(Recorded data)
────

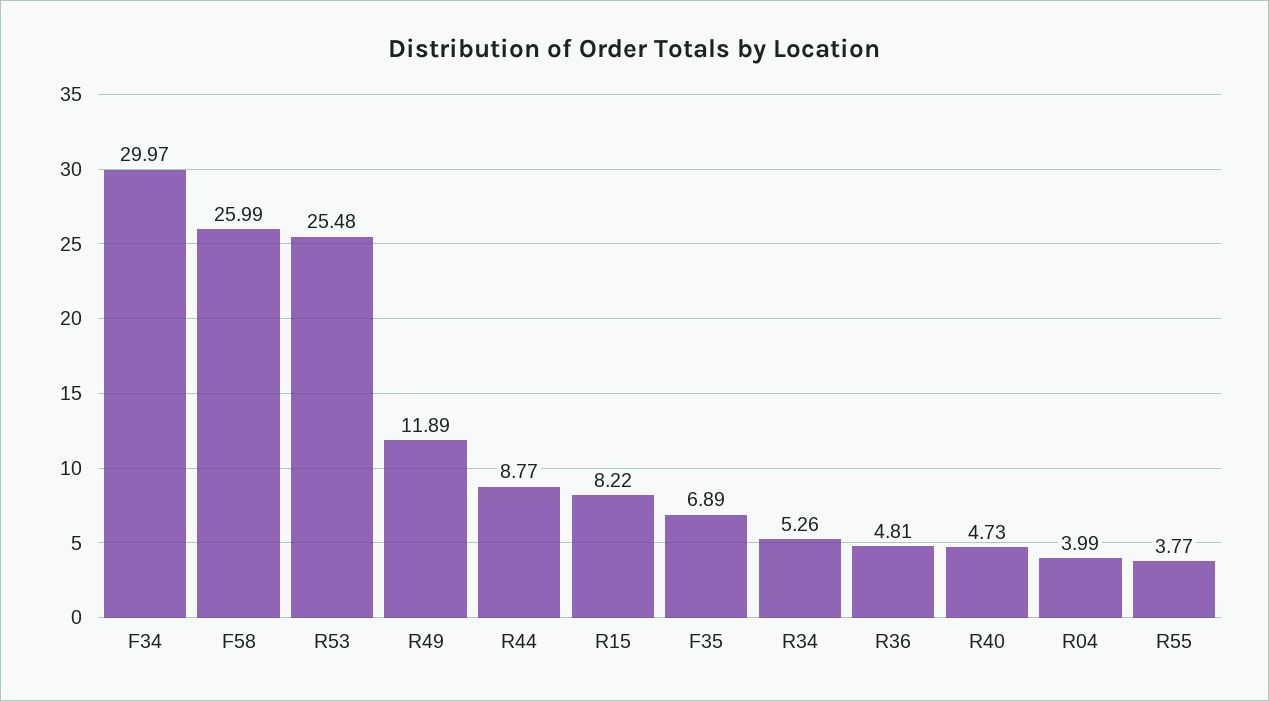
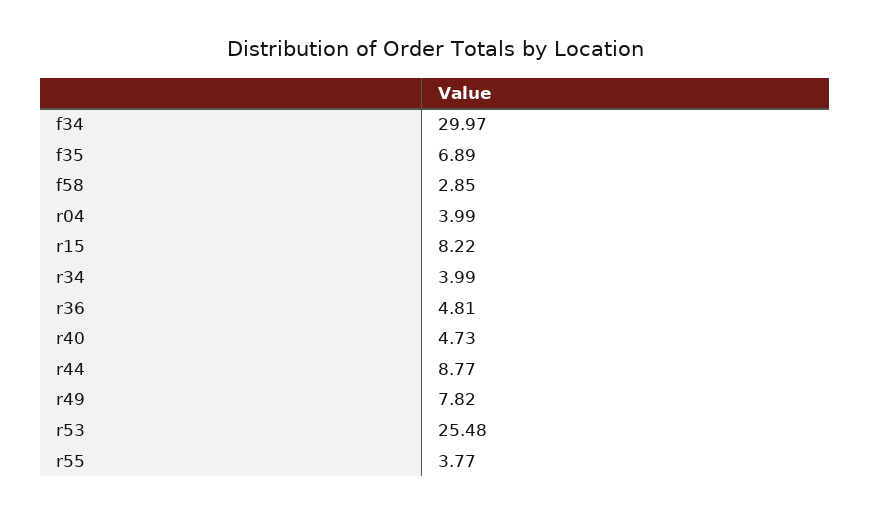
  {
    "F34": 29.97,
-   "F58": 25.99,
+   "F58": 2.85,
    "R53": 25.48,
-   "R49": 11.89,
+   "R49": 7.82,
    "R44": 8.77,
    "R15": 8.22,
    "F35": 6.89,
-   "R34": 5.26,
+   "R34": 3.99,
    "R36": 4.81,
    "R40": 4.73,
    "R04": 3.99,
    "R55": 3.77
  }

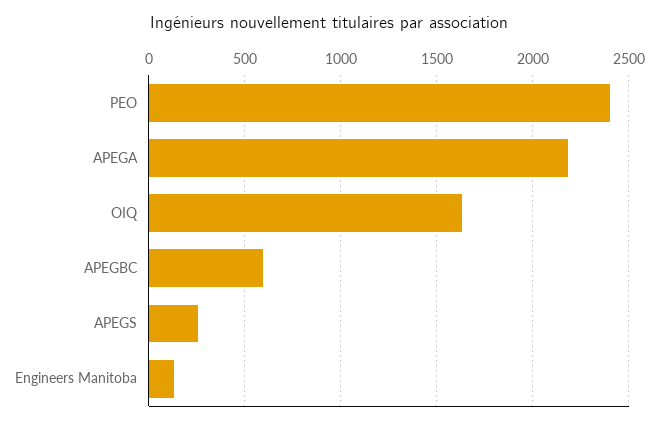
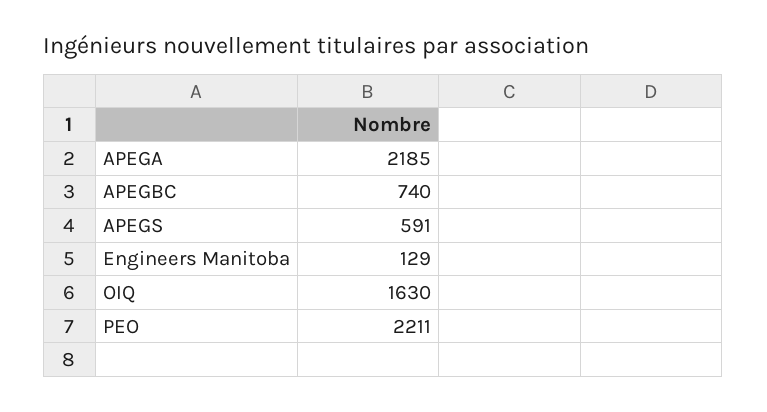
  {
-   "PEO": 2400,
+   "PEO": 2211,
    "APEGA": 2185,
    "OIQ": 1630,
-   "APEGBC": 600,
+   "APEGBC": 740,
-   "APEGS": 250,
+   "APEGS": 591,
    "Engineers Manitoba": 129
  }

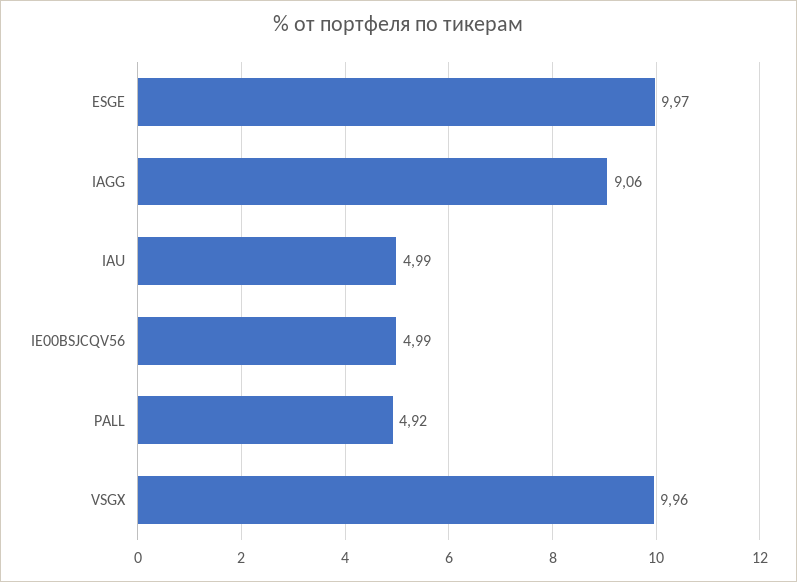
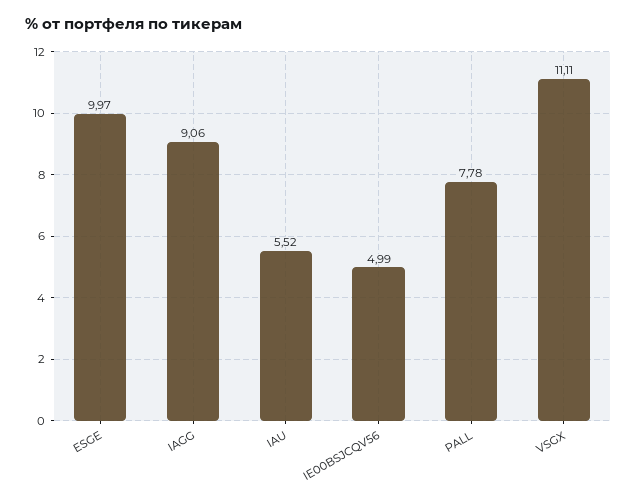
  {
    "ESGE": 9.97,
    "IAGG": 9.06,
-   "IAU": 4.99,
+   "IAU": 5.52,
    "IE00BSJCQV56": 4.99,
-   "PALL": 4.92,
+   "PALL": 7.78,
-   "VSGX": 9.96
+   "VSGX": 11.11
  }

────

WHAT IS BEING ASKED:
Exact copy, no pictures: reproduce every entry shown above.

SOLUTION FOR THIS EXERCISE:
  {
    "F34": 29.97,
-   "F58": 25.99,
+   "F58": 2.85,
    "R53": 25.48,
-   "R49": 11.89,
+   "R49": 7.82,
    "R44": 8.77,
    "R15": 8.22,
    "F35": 6.89,
-   "R34": 5.26,
+   "R34": 3.99,
    "R36": 4.81,
    "R40": 4.73,
    "R04": 3.99,
    "R55": 3.77
  }

  {
-   "PEO": 2400,
+   "PEO": 2211,
    "APEGA": 2185,
    "OIQ": 1630,
-   "APEGBC": 600,
+   "APEGBC": 740,
-   "APEGS": 250,
+   "APEGS": 591,
    "Engineers Manitoba": 129
  }

  {
    "ESGE": 9.97,
    "IAGG": 9.06,
-   "IAU": 4.99,
+   "IAU": 5.52,
    "IE00BSJCQV56": 4.99,
-   "PALL": 4.92,
+   "PALL": 7.78,
-   "VSGX": 9.96
+   "VSGX": 11.11
  }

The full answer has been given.